» What to produce
Please count how many lines in the entries below contain "that" and reply with the figure alone.

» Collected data
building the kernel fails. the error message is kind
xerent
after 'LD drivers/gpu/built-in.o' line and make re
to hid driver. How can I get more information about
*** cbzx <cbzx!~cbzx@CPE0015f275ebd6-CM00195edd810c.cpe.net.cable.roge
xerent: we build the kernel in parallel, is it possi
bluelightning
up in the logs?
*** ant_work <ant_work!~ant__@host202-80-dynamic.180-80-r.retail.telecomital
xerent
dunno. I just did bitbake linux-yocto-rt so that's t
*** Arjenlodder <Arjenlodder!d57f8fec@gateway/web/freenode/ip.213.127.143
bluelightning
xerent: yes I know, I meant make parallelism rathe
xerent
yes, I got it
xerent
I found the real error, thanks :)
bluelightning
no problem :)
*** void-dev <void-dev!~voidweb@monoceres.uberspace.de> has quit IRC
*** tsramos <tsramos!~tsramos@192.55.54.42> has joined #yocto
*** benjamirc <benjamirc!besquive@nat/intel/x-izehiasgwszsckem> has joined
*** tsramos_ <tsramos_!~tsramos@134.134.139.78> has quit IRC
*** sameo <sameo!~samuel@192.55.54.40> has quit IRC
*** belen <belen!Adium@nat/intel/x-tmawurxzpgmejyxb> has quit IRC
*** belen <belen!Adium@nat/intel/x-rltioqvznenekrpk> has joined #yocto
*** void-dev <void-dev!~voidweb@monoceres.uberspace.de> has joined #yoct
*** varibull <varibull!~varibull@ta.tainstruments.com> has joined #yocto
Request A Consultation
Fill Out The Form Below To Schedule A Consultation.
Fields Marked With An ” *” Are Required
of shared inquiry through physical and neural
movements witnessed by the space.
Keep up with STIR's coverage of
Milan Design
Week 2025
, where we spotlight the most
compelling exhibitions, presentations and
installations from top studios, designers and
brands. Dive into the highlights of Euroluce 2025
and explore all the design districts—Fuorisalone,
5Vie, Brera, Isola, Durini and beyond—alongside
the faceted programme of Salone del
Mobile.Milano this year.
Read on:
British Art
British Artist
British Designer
---
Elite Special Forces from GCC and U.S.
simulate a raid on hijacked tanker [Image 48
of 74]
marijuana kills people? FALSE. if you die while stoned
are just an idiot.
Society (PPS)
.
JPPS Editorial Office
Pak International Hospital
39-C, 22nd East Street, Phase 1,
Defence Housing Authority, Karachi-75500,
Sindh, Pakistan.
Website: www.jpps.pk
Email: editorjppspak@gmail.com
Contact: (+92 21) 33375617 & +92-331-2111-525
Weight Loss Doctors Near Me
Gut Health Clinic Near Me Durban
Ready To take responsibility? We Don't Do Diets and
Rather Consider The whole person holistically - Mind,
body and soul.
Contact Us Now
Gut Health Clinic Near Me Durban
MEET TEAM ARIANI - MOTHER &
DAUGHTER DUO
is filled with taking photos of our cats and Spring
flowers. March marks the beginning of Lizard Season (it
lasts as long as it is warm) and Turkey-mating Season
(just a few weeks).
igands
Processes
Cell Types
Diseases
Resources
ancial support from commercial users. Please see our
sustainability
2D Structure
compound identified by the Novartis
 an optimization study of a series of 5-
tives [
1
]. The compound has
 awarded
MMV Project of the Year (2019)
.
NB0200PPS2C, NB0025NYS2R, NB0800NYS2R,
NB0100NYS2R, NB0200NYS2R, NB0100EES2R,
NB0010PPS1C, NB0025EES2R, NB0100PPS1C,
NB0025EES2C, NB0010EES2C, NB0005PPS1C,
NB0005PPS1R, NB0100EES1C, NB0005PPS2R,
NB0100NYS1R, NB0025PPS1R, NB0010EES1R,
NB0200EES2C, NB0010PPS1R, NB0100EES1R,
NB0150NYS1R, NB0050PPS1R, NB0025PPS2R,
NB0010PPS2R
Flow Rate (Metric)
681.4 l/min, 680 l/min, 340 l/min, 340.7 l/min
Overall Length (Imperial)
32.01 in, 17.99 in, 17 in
--
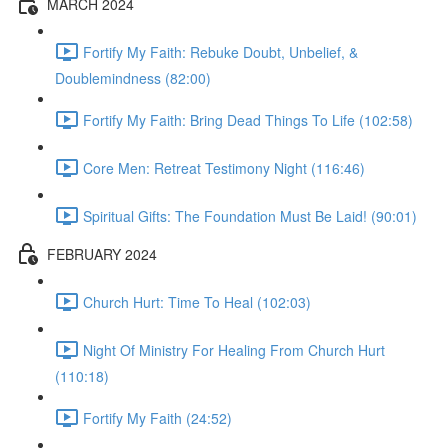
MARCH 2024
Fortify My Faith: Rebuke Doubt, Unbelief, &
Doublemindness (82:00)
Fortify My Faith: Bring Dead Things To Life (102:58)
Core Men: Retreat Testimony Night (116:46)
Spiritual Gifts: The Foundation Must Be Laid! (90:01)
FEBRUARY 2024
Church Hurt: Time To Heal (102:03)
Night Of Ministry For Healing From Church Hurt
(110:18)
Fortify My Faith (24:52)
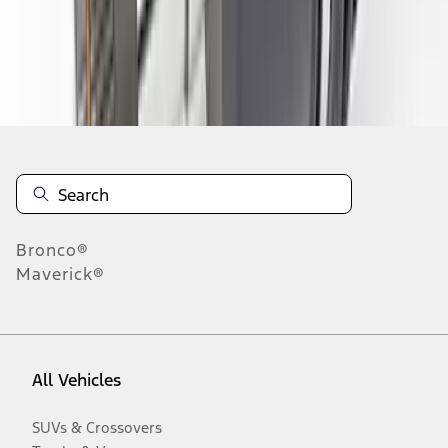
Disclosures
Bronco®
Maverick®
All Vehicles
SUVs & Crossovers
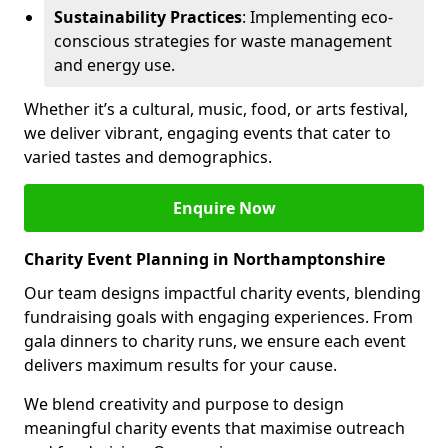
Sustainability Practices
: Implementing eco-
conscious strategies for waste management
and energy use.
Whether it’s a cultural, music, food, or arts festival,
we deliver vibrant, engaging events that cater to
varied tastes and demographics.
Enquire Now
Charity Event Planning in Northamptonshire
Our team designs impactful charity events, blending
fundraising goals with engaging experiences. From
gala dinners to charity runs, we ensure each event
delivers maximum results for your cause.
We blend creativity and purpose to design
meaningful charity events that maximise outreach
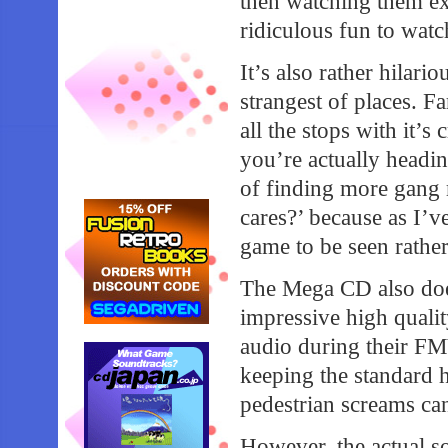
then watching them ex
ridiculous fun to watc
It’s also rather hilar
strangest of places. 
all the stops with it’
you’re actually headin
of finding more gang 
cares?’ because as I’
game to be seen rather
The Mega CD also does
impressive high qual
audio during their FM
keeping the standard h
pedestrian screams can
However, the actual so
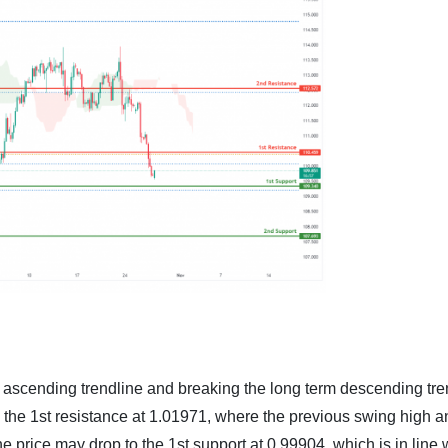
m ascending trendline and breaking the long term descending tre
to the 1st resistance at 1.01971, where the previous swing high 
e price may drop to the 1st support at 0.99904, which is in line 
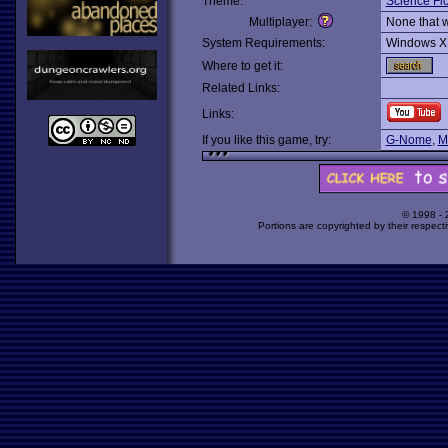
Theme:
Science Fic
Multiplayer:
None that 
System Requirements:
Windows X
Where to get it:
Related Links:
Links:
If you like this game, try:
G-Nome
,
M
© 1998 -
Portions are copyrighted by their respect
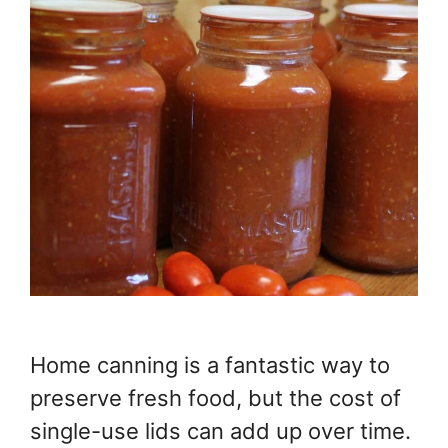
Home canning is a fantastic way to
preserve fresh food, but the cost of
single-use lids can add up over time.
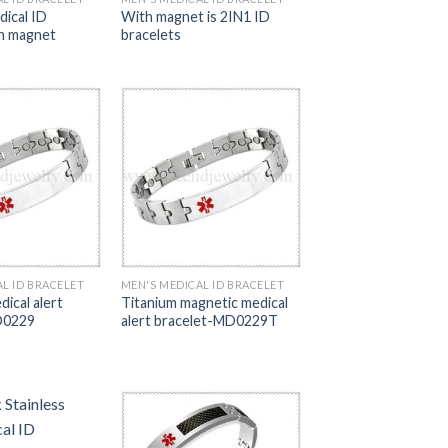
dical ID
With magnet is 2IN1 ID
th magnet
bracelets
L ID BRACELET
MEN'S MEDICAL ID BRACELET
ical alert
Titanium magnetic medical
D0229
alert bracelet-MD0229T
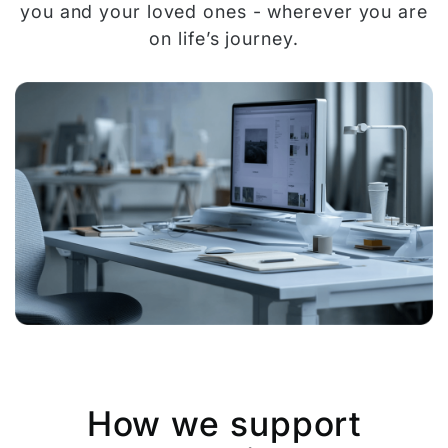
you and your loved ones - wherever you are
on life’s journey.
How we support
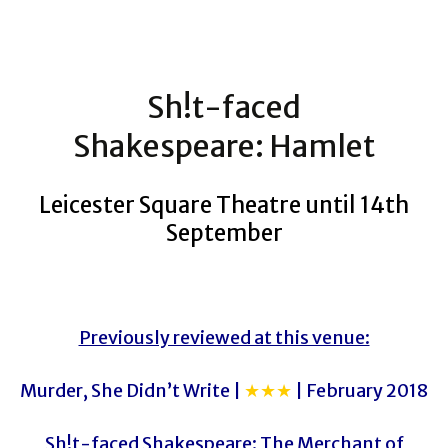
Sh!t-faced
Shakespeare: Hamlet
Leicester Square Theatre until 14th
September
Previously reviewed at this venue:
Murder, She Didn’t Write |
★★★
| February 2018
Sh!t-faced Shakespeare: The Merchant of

» Result for this task
4